CHAPTER XVI.

Still as a moonlight ruin is thy power,

Or meekness of carved marble, that hath prayed

For ages on a tomb; serenely laid

As some fair vessel that hath braved the storm,

And passed into her haven, when the noise

That cheered her home hath all to silence died,

Her crew have shoreward parted, and no voice

Troubles her sleeping image in the tide.

ALFORD.

My mind was a prey to great inquietude—shall I term it undefined jealousy?—as I galloped back to my hotel. I had left directions with Pitblado that, if any letters came for me during the two days I was to be absent from barracks, he was to mount my spare horse, and bring them on the spur direct to Canterbury; but none had come, for he had not appeared.

I lingered over my wine alone, in my solitary room at the Royal, reflecting on the evening's adventures.

Was the horseman who had passed me really Berkeley?

If so, he was riding to Chillingham Park, and would just be in time for dinner—a fact that, if he was uninvited, argued considerable familiarity with that proud and exclusive family.

Then there was the girl whom I had rescued at the stile. What a puzzle she was! I reviewed all her conversation with me, and her strange bearing. Her literary information and education seemed to be of a very superior kind, and her manner was unexceptionable. She seemed gentle, too, and to have been on an errand of charity or mercy. Why was she so agitated when our corps was mentioned! Her love for a red coat might be natural enough; but who was "the captain" to whom the ruffian referred when threatening her? Then there was undisguised anxiety for a letter. That was natural also; and it was an emotion in which I could fully share.
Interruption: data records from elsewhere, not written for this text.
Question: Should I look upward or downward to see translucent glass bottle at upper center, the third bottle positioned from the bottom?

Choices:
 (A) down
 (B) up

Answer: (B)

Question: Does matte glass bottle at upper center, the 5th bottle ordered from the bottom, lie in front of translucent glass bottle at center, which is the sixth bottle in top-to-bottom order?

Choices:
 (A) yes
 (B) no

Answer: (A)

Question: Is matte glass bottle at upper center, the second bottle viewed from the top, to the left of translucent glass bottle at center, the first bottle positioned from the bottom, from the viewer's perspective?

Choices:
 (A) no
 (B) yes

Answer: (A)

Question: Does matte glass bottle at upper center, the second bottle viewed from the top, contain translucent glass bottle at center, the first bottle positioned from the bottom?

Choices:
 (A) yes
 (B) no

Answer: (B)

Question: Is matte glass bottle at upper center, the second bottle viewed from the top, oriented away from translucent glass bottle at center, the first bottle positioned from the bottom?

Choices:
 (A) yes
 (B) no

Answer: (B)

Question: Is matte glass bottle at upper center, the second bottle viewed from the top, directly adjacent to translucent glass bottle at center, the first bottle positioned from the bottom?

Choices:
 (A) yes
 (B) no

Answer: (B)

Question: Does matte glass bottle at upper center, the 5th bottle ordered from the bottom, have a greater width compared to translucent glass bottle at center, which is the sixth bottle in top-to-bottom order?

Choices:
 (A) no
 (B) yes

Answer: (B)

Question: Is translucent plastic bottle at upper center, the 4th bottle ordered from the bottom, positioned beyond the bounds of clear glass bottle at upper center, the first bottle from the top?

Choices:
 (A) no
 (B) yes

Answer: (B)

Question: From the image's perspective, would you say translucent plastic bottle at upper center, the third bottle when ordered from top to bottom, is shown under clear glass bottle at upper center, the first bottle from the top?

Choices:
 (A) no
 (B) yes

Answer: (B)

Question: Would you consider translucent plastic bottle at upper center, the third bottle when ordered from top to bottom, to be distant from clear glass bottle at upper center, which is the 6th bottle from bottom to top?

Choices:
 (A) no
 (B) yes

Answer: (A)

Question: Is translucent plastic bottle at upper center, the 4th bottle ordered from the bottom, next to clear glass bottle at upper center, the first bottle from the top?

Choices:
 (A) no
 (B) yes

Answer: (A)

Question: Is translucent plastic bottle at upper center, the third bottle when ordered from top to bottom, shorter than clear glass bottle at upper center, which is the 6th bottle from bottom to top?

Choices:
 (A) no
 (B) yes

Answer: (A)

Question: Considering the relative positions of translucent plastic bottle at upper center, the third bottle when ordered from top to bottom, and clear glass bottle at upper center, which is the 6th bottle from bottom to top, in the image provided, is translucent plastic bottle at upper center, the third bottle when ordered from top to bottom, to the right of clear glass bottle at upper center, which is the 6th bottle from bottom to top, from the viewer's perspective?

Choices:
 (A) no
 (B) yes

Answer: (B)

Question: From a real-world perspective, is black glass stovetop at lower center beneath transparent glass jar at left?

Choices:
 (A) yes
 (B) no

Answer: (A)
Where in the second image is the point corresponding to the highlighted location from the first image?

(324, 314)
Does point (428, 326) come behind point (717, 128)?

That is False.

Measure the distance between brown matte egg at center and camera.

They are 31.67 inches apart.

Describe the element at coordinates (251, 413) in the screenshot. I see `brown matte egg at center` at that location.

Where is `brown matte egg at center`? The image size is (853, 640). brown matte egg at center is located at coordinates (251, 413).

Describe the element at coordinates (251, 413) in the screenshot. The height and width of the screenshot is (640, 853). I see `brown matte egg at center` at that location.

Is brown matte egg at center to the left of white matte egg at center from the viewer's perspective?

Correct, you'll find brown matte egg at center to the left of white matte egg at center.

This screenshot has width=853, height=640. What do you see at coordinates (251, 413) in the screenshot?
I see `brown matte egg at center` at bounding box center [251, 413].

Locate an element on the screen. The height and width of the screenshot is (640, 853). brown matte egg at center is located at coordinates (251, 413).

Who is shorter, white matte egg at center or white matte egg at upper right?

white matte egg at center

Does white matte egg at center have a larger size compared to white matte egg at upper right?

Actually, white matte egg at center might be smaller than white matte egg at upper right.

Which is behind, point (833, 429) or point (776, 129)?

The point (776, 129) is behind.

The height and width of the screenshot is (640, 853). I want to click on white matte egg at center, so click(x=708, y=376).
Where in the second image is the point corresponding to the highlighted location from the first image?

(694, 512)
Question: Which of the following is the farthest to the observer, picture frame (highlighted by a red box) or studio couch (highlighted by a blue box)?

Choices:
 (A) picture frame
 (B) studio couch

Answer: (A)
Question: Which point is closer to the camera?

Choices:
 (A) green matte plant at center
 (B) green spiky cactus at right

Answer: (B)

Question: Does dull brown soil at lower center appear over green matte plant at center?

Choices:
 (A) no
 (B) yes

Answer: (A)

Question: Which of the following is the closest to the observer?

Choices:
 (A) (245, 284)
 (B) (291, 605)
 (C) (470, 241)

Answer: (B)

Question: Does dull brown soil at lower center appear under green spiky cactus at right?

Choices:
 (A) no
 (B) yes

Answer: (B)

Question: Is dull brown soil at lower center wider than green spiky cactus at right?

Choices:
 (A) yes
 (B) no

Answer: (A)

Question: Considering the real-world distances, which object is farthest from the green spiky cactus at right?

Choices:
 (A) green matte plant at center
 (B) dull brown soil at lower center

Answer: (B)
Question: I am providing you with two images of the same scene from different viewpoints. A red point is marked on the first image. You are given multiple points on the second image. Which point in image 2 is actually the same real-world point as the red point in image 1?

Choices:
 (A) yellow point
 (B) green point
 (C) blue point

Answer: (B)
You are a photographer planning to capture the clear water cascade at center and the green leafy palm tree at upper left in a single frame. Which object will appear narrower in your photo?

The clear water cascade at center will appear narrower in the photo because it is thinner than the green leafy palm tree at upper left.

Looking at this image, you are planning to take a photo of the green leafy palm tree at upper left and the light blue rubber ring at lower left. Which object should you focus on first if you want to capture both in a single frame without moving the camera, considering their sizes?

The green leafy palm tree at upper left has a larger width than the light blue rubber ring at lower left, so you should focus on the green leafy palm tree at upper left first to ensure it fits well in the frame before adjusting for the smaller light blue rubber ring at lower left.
Those yokels in frocks and hobnailed shoes had called her wife, and even widow; but the servant, or nurse, only named her as "miss."

What if she and her nurse, the old spider-brusher, were but a delusion and a snare? What if her modesty and trepidation, and the old woman's love and anxiety, were but a specious piece of acting!

Prudence suggested that such things were not uncommon in this good land of Britain.